# [Extraits des données]
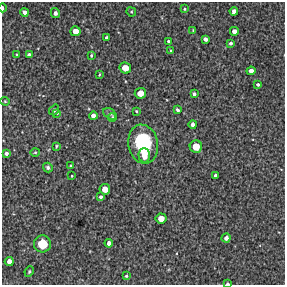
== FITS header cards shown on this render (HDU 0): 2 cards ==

--

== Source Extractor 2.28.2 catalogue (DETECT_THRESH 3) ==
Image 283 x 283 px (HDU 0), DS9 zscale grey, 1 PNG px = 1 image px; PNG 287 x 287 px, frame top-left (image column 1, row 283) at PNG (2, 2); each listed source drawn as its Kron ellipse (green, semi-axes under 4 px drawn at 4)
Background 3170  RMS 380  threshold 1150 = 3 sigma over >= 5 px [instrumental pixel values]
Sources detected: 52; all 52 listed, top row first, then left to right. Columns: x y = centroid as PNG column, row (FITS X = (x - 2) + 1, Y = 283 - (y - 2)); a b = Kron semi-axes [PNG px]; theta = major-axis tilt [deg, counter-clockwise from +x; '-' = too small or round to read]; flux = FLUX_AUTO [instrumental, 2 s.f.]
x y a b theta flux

# [Consignes]
Recopiez les lignes allant de celle qui contient "Source Extractor 2.28.2" jusqu'à celle qui contient "[instrumental pixel values]", en remplaçant "catalogue" par "catalog" sans rien modifier d'autre.

# [Résultat final]
== Source Extractor 2.28.2 catalog (DETECT_THRESH 3) ==
Image 283 x 283 px (HDU 0), DS9 zscale grey, 1 PNG px = 1 image px; PNG 287 x 287 px, frame top-left (image column 1, row 283) at PNG (2, 2); each listed source drawn as its Kron ellipse (green, semi-axes under 4 px drawn at 4)
Background 3170  RMS 380  threshold 1150 = 3 sigma over >= 5 px [instrumental pixel values]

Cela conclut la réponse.